The New York Times describes the plan as “hardly concrete,” but oil nations are desperate enough to try calming the markets just by talking about it. Unfortunately for Russia and its partners, the calming effect was limited, because the market wanted production cuts, and the tentative agreement has too many escape clauses.

One area of particular concern is that Russia, Saudi Arabia, Qatar, and Venezuela said their freeze depended on getting other oil-producing nations to follow suit, and neither Iran nor Iraq seems inclined to do so. Iran is eager to dramatically increase production now that sanctions are lifted, and to put it mildly, the Iranians do not care if that causes problems for Saudi Arabia.

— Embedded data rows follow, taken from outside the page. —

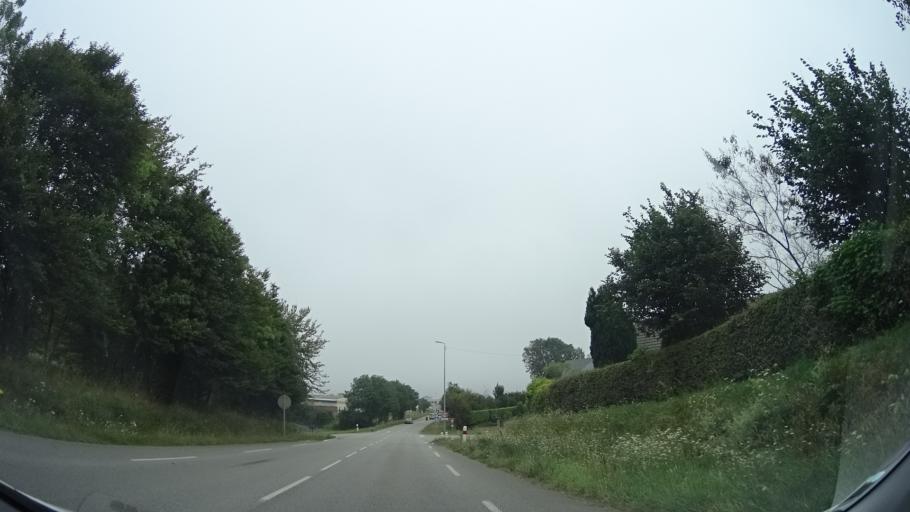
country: FR
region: Lower Normandy
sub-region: Departement de la Manche
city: Les Pieux
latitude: 49.5174
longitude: -1.8031
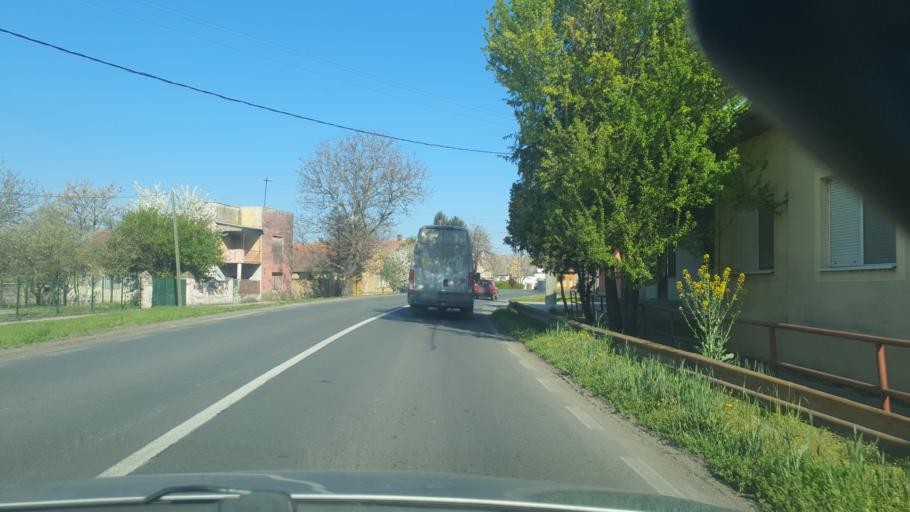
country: RS
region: Autonomna Pokrajina Vojvodina
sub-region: Zapadnobacki Okrug
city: Kula
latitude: 45.6922
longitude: 19.3815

The NYT notes the proposal for a freeze has symbolic value because “Saudi Arabia and Russia are now presenting a united front on oil,” while they remain bitterly opposed on most geopolitical issues, most prominently the Syrian civil war. Until now, the two countries have also been vigorously competing on oil sales, trying to grab each other’s market share in Eastern Europe and China.

Cooperation on oil prices might offer a glimmer of hope that the Saudis and Turkey will not get into a shooting war with Russia and Iran over the fate of the Assad regime and its adversaries in Syria.

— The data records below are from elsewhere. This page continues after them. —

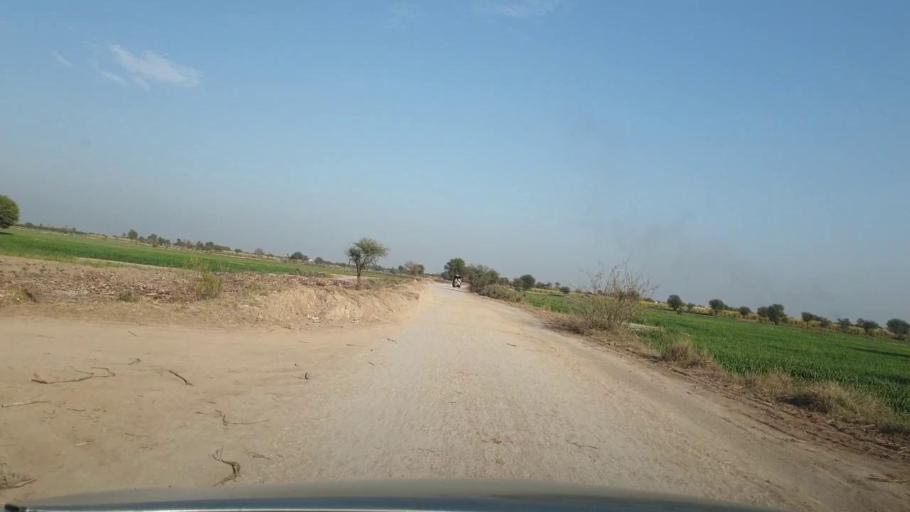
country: PK
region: Sindh
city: Tando Allahyar
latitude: 25.5934
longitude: 68.6677
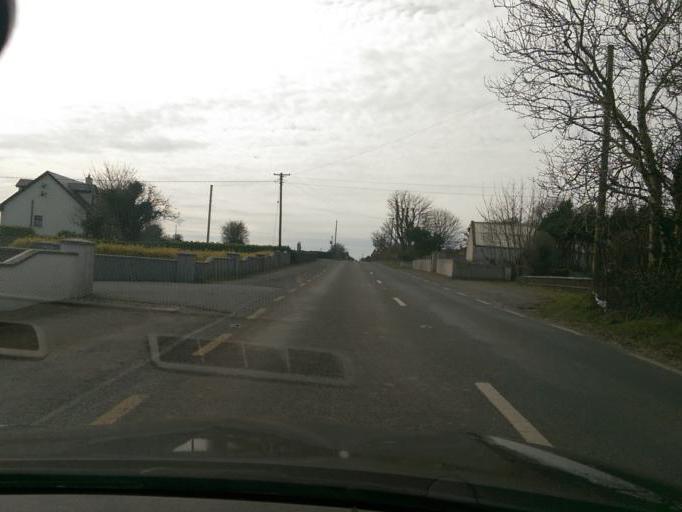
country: IE
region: Connaught
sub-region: County Galway
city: Claregalway
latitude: 53.3730
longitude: -8.8816
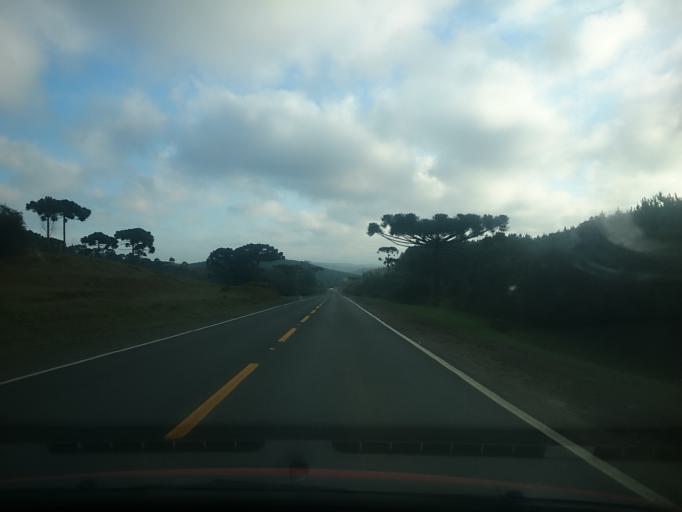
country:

“The plan represents a reversal for Saudi Arabia,” the Times reports. “As oil prices have slumped, the country, the de facto leader of OPEC, has avoided trying to manage the market through cuts, or even talking of them. Instead, it has continued to ramp up production, even as prices dropped sharply.”

In other words, the Saudi effort to wipe out America’s oil industry by flooding the market, driving prices down, and bankrupting American companies is not going very well.

The Saudis cannot call off the oil war on their own. Bloomberg News notes they have “resisted making any cuts in output to boost prices from a 12-year low, arguing that it would simply be losing market share unless its rivals also agreed to reduce supplies.”

The bitterest of Saudi Arabia’s “rivals” will entertain no such suggestion. “Iran will not forgo its share of the market,” declared the Iranian oil ministry, continuing with a plan to ramp up exports by a million barrels a day.

Meanwhile, Bloomberg reports Iraq, which just passed a record 4.35 million barrels of production per day in January, might be willing to cap that production at current levels, but only if other producers commit to the Saudi-Russian proposal. It seems unlikely that all of these nations would make an exception for oil-happy resurgent Iran, although Bloomberg News notes there is precedent for such an exception, dating back to 1999’s oil price slump.

Relations between the Saudis and Iran are extremely tense these days, making Saudi Arabia less willing to hand a chunk of the oil market over to Tehran, but analysts seem in universal agreement that panic is setting in, as oil prices drop below $30 per barrel. An Iran toughened by sanctions, emboldened by diplomatic victory over the Obama Administration, and winning proxy conflicts across the Middle East might be able to win a staring contest with the Saudis.